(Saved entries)
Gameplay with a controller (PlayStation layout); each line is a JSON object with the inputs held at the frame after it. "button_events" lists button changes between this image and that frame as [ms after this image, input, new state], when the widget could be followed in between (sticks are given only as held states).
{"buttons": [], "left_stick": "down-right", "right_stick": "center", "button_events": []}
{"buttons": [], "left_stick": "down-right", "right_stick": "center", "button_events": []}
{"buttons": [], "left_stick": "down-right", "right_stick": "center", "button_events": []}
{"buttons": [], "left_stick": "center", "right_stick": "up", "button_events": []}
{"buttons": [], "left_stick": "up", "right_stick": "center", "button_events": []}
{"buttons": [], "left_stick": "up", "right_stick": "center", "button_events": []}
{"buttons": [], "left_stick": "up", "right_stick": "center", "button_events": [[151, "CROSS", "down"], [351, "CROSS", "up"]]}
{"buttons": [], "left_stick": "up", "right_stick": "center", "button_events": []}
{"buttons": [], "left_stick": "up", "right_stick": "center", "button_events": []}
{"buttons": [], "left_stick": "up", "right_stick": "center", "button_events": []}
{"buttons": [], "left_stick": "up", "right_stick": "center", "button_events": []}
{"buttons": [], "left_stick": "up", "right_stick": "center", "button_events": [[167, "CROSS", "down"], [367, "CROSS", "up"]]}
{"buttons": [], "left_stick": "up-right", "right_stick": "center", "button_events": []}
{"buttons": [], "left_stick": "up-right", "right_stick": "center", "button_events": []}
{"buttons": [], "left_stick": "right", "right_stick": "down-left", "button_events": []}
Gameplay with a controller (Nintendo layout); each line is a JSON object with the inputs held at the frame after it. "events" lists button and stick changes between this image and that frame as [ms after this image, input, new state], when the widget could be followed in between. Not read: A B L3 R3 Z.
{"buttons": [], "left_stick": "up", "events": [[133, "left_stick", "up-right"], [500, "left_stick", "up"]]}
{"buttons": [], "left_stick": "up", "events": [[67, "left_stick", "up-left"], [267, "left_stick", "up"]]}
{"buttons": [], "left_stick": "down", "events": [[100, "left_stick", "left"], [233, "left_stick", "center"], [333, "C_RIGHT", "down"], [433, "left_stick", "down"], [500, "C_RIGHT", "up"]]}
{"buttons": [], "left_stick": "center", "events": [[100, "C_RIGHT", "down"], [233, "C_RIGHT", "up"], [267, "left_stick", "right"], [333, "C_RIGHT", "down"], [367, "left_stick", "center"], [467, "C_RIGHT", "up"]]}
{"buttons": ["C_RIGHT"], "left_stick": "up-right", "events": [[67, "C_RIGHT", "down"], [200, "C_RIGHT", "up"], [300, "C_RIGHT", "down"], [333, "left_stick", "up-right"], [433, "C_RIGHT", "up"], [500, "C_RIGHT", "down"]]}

- PROBLEM: Read the data above. Pull out each line in which the string "layout" appears.

- PROBLEM SOLUTION:
Gameplay with a controller (PlayStation layout); each line is a JSON object with the inputs held at the frame after it. "button_events" lists button changes between this image and that frame as [ms after this image, input, new state], when the widget could be followed in between (sticks are given only as held states).
Gameplay with a controller (Nintendo layout); each line is a JSON object with the inputs held at the frame after it. "events" lists button and stick changes between this image and that frame as [ms after this image, input, new state], when the widget could be followed in between. Not read: A B L3 R3 Z.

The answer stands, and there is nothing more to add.